Intel has paid two researchers $100,000 to find a new Spectre-esque leak. They believe that the vulnerability can be solved by hardware changes, but that abuse is also hindered by existing Specter measures.

The researchers, Vladimir Kiriansky of MIT, and consultant Carl Waldspurger, detailed their discovery in a recent paper. In it, they emphasize a variant that they themselves call Specter 1.1, also referred to as CVE-2018-3693 or bounds check bypass on stores. In addition, they introduce Specter 1.2, but offer few details. Intel reports that the severity of Specter 1.1 is “high” and that this variant also makes it possible to steal sensitive information as soon as an attacker has access to a system. The company has paid out a hundred thousand dollars through HackerOne to one Vladimir.

The method presented by the researchers is also referred to in the paper as speculative buffer overflows. The authors write: “As with classic buffer overflows, speculative out-of-bounds stores can modify data and pointers.” They argue that measures against the classical overflows can also protect against the ‘speculative’ variants.
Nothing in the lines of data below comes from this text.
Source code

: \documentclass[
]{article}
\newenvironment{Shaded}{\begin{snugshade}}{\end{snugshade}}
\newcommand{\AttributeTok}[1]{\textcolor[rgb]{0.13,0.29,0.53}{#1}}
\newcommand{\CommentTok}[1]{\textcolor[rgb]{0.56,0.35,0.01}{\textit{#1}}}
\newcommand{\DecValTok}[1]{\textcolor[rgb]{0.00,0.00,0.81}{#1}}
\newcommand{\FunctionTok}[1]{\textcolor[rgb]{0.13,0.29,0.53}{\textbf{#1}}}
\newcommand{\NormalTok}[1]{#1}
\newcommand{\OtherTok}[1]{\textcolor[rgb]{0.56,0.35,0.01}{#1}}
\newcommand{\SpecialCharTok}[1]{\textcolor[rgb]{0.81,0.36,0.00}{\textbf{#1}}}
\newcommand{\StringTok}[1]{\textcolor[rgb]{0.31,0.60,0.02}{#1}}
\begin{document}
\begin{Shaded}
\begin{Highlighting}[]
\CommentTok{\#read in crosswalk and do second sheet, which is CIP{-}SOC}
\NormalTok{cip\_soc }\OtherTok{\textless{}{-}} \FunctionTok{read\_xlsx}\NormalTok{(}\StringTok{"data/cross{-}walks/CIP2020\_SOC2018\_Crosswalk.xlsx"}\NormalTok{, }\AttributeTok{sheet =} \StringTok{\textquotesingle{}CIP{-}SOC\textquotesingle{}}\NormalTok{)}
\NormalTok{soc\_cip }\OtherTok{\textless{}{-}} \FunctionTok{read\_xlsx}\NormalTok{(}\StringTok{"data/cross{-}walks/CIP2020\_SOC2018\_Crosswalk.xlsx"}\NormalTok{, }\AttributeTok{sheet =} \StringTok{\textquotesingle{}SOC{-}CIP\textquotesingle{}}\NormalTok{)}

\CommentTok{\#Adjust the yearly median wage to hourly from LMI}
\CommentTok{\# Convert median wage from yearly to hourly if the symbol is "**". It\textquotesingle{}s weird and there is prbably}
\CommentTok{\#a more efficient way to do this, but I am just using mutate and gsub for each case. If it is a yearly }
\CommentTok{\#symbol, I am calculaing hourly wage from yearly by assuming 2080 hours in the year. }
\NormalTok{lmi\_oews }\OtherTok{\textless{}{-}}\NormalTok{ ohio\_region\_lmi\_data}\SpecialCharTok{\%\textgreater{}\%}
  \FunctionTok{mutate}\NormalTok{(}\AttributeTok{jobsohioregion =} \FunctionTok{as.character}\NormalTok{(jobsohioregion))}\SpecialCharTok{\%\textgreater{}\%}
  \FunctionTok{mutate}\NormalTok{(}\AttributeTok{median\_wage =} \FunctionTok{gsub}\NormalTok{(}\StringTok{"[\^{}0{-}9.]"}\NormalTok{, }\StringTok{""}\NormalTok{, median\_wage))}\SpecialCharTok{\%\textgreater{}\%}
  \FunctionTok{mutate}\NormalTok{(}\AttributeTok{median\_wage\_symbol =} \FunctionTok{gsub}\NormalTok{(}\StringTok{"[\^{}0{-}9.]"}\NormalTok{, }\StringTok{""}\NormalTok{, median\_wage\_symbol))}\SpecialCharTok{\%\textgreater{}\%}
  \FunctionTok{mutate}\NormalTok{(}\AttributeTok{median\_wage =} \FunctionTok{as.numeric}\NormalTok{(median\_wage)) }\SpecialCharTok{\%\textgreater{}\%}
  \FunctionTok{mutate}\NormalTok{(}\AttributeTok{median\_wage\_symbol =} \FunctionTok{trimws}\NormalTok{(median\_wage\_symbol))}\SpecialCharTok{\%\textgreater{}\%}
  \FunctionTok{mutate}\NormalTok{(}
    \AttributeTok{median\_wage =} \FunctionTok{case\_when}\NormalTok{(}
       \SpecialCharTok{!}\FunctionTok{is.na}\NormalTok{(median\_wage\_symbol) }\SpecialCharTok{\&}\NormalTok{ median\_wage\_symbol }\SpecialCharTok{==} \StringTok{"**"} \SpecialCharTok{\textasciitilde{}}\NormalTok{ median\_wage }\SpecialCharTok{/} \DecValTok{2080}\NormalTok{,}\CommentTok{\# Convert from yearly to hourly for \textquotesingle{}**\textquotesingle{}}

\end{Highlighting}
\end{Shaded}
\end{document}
Microsoft writes that it is investigating the new variant and that there is currently no indication that its software has been affected. Arm has updated his site about Meltdown and Specter, calling the new variant the first variant of Specter published in January. As a result, several Cortex processors appear to be affected. AMD hasn’t updated its own page on speculative execution yet, and Intel has released a modified whitepaper.

In the original disclosure of this category of vulnerabilities, two variants of Specter were mentioned and another variant known as Meltdown. Since then, the total number of variants has grown to seven due to revelations that have taken place in the meantime.